As do I. I do it conciously, because I feel the 'standard' rules obscure
meaning.
Those include comma before "and" in a
list, "LOGICAL" placement of
punctuation relative to quotation marks, arbitrary creation of plurals
In particular, I've been known to end a quotation with ` .". ' (that is 3
characters, a full stop, a double quote and another full stop). The
first full stop was part of the material I was quoting, the quotation
marks ended the quote and the second full stop ended the sentence I was
writing.
Do whatever you like online, but if you're typesetting, you should
follow proper typographic practice.
(particularly with acronyms or other
capitaliation exceptions), certain
I also refuse to capitalise something that can never be capitalised, even
at the start of a sentence. Things like variable names, unix commands,
etc. Of course it's best not to start a sentence with soemthing like
that, but...
"creative" spelings, capitalization
for emphasis, nested parentheses,
etc.
I really object to the English conventions which state that a single
close parentesis closes an arbitrary number of oepn parentheses (and that
uou should never have 2 adjacent close parentheses in a piece of text).

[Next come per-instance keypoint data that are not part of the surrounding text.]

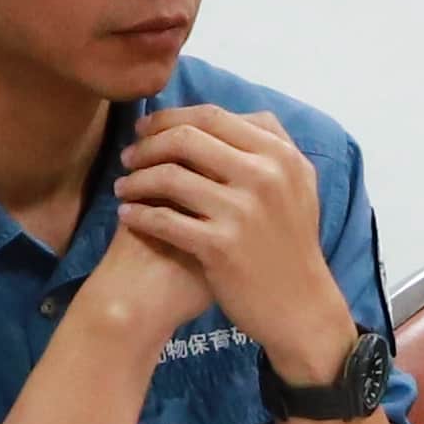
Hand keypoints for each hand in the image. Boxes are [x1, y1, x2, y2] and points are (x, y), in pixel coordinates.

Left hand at [101, 105, 357, 377]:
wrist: (301, 307)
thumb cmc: (291, 245)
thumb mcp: (297, 186)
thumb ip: (266, 148)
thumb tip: (220, 119)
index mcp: (280, 155)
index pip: (213, 116)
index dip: (171, 118)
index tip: (146, 129)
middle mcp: (264, 176)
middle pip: (186, 139)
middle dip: (147, 144)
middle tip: (128, 156)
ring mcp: (243, 211)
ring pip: (169, 177)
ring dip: (136, 179)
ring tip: (123, 188)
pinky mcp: (221, 246)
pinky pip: (164, 220)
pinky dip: (138, 214)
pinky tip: (127, 216)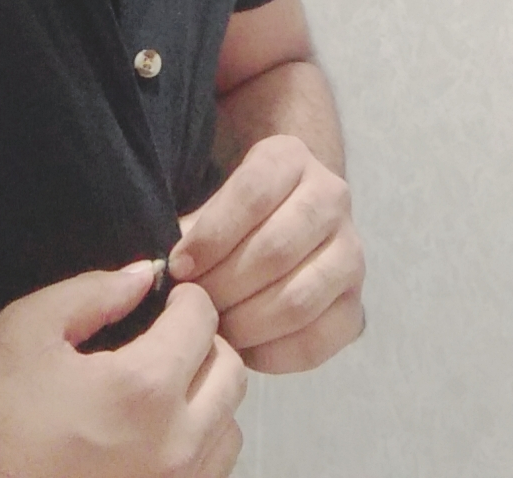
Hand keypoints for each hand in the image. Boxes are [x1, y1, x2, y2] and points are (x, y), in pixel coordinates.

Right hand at [0, 260, 246, 477]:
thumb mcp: (29, 327)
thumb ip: (94, 291)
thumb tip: (145, 274)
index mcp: (143, 389)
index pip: (203, 320)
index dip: (186, 299)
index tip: (168, 300)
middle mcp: (173, 446)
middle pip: (231, 372)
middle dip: (206, 344)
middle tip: (171, 339)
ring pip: (230, 428)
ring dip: (208, 398)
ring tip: (168, 387)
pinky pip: (211, 472)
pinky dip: (199, 445)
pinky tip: (159, 432)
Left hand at [169, 135, 364, 373]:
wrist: (290, 220)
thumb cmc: (236, 217)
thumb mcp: (214, 204)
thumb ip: (190, 232)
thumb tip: (155, 274)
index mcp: (291, 158)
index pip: (253, 193)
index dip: (211, 236)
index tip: (178, 268)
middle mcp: (332, 197)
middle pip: (276, 250)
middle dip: (224, 286)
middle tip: (193, 307)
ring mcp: (351, 252)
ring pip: (299, 299)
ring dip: (247, 323)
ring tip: (216, 329)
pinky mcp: (356, 305)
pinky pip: (317, 341)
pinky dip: (274, 354)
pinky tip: (244, 350)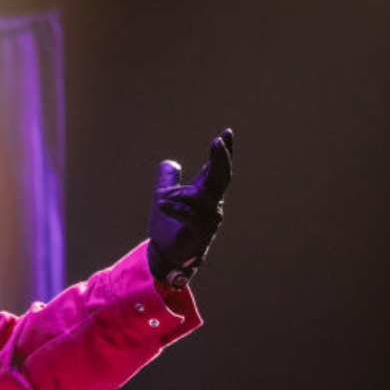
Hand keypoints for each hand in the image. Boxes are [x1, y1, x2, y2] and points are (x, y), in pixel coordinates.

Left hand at [147, 128, 232, 287]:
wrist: (166, 256)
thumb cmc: (169, 227)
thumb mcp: (163, 198)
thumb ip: (167, 180)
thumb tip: (170, 163)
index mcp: (205, 194)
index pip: (217, 169)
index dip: (223, 152)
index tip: (226, 133)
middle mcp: (212, 205)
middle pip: (221, 178)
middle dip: (221, 159)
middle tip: (217, 142)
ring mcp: (208, 220)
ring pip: (197, 197)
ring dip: (177, 195)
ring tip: (163, 200)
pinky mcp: (199, 234)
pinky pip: (189, 216)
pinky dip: (175, 207)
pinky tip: (162, 204)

I don't recall seeing either case in any printed text. Also I never
heard of this "one closing parenthesis closes many opening parentheses"
convention. Do you have a citation?
--Toby
That oen makes it impossible to write accurate text in
some cases. Nor do
I like that idea that quotations (and parentheses) end at the end of a
paragrpah. Seeing a whole string of paragrpahs starting with open
quotation marks and never seeing any closing quotation marks drives me mad.